Video
Neil Goldfarb discusses migraine management in the workplace, where the condition ranks as a health concern.
Transcript:
Neil Goldfarb: Migraine is a condition that affects a large part of the workforce. Employers don’t typically pay attention to migraines.
Employers should be paying attention to migraine, but most employers are not. We know that the prevalence of migraine ranges as high as 18% in females of working age and 6% of males. But employers typically, if you ask them, “What are the conditions that you’re most concerned with or managing,” migraine is not on that list. It’s important for them to recognize that migraine does have a significant impact on the workforce and to start to address it.
One of the reasons employers are not paying attention to migraine is because it oftentimes is undiagnosed or underdiagnosed. What we’ve seen in our own research is that when you look at a typical claims data set from an employer perspective and you query it and say what percentage of my workforce has migraine? You’ll come up with a number, maybe 3%, 4%, 5% . When you start to look at people who have recurrent visits for headache, and people who are on migraine preventive drugs and other drugs that are only used for migraine, you may come up with a prevalence closer to 11% or 12%. That’s what we found in our own research. If employers think it’s affecting a small portion of their population, they are less likely to think it’s affecting cost and less likely to do something about it.
Employers are always interested in knowing what are the conditions that are affecting my workforce?
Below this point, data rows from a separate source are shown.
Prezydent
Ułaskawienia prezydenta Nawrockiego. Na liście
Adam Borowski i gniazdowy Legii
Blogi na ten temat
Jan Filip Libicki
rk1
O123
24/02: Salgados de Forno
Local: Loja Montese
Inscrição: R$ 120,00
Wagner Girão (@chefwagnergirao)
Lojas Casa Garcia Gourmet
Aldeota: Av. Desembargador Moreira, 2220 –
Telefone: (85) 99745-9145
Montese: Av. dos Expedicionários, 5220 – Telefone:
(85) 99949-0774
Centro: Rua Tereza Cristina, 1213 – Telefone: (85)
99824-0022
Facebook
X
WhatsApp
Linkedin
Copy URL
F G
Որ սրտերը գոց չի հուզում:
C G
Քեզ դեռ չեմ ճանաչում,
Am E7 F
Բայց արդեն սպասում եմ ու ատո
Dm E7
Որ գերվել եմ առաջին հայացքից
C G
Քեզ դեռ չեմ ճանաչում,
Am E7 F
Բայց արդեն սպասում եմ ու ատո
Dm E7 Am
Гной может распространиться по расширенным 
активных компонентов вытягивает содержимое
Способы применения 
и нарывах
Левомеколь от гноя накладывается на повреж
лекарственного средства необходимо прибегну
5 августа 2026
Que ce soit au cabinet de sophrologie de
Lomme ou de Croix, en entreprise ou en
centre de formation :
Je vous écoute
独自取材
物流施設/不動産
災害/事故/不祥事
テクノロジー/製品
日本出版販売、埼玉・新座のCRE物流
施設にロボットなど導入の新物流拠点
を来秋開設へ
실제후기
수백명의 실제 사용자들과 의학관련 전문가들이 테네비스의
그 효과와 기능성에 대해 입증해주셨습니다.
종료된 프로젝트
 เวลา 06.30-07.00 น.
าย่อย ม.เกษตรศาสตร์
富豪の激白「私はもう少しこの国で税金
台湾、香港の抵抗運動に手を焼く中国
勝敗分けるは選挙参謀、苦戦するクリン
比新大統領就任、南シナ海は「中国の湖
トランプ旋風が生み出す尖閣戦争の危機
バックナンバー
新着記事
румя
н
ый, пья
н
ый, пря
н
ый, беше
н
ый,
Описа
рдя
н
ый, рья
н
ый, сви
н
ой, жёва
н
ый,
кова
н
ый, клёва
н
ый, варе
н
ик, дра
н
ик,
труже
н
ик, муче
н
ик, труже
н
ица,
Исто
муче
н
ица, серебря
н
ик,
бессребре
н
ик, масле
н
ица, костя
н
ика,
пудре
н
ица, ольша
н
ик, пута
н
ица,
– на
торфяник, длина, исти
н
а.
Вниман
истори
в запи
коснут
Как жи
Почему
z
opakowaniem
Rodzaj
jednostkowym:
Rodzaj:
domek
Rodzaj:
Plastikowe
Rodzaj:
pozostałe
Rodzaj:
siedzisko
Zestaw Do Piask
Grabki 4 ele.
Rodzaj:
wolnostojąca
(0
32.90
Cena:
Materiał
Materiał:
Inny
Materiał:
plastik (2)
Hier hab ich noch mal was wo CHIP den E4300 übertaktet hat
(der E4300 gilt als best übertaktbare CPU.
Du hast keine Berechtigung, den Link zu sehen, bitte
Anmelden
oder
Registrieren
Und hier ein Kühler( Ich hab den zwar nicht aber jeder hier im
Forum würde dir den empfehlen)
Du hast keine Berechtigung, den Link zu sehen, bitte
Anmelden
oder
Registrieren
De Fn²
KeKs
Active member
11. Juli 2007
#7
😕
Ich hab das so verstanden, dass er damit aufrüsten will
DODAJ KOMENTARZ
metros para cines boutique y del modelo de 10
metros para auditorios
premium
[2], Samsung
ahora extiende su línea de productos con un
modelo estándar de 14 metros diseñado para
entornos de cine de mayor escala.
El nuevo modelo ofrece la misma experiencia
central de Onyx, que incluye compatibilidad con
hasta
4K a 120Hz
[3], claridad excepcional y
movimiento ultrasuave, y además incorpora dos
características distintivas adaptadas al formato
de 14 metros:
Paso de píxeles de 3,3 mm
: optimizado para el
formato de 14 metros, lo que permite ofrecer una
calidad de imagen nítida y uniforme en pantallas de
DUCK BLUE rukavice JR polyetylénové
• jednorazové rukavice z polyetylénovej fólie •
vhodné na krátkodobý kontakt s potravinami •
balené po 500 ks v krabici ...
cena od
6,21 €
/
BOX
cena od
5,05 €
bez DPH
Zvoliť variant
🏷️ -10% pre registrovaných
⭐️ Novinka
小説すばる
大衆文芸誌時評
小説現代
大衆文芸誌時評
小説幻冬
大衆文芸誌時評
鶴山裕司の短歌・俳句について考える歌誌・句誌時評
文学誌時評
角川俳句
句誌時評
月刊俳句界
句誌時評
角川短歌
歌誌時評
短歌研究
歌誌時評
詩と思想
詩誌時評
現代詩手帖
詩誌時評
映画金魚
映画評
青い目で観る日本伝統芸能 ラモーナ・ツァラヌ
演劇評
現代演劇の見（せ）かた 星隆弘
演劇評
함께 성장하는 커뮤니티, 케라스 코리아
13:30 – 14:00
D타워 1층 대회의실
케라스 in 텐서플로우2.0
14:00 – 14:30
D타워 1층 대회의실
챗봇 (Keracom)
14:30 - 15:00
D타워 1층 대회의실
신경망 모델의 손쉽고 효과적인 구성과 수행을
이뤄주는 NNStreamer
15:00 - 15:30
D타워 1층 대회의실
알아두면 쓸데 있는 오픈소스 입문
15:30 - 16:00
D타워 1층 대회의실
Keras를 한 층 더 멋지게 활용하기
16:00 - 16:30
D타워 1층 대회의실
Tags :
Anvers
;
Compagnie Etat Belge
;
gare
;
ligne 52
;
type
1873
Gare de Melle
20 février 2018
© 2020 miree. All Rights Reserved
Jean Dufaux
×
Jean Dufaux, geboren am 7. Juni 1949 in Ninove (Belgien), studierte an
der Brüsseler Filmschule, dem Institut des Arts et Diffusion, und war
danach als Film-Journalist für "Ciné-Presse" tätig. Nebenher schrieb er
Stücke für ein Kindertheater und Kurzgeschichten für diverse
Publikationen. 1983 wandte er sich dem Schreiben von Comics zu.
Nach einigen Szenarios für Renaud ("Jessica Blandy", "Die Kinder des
One of the things we would encourage them to do is if they’re doing a health risk appraisal, an HRA, they make sure that that includes looking at migraine as one of the conditions being examined.
If they are looking at their claims data, they can query it just as we have in our own research about prevalence of migraine diagnosis, prevalence of multiple headaches, and prevalence of migraine preventive drugs to see if they’ve got a more significant problem than they’ve perhaps first realized.
Employers aren’t typically paying attention to migraine. I think it ranks pretty low. When we ask employers, “What are your top health conditions,” they will say diabetes, obesity, cancer, cardiovascular disease, maybe maternity care, mental health. Those are usually the big ones. I have yet to hear an employer say, “I am looking at migraine.” We need to heighten awareness that migraine is a highly prevalent condition that has a significant impact on health, well-being, and cost.
I don’t think employers have yet totally recognized the economic impact of migraine in their workforce. For many employers they thought of migraine as something that affects indirect cost, lost productivity, and have yet to recognize that there is a significant direct cost as well. In our research, as an example, we found that people with migraine had nearly double the annual direct cost of people who did not have migraine.
From a patient perspective, I think patients can recognize when they have a headache. They don’t necessarily know that it’s a migraine. They may not want to recognize that it’s migraine or more chronic migraine. But they will usually, when they have a headache, if they don’t know that they’re somebody who suffers from migraines, they may start by just trying over-the-counter analgesics. They may just say, you know, this is part of living. For a lot of patients it’s only when migraines become recurrent, frequent, more severe, that they say, “Gee, I really need to seek out help. “
They may go to a primary care physician who may be less adept at recognizing migraine, and that’s one reason migraine is so underdiagnosed, because those people will typically be in the record as having a headache. We need to get to a point where primary care providers are better able to recognize the characteristics of symptoms, the diagnosis, the clinical characteristics of migraine, and record it as such in the record and on the claim.
I think patients always have challenges in obtaining care, and that’s probably just as true for our people with migraines. When you have a migraine attack, it can come on suddenly, the symptoms can be severe. You may be immediately thinking, is this a migraine, is it something else, and go to the emergency department where you’re sitting around waiting. It ends up being an expensive visit, not a terribly productive visit. You probably will end up having radiologic tests that you don’t really need, and so there is a significant patient burden. We need to continue educating patients as well as educating providers about how to recognize what migraine is, how to treat it early.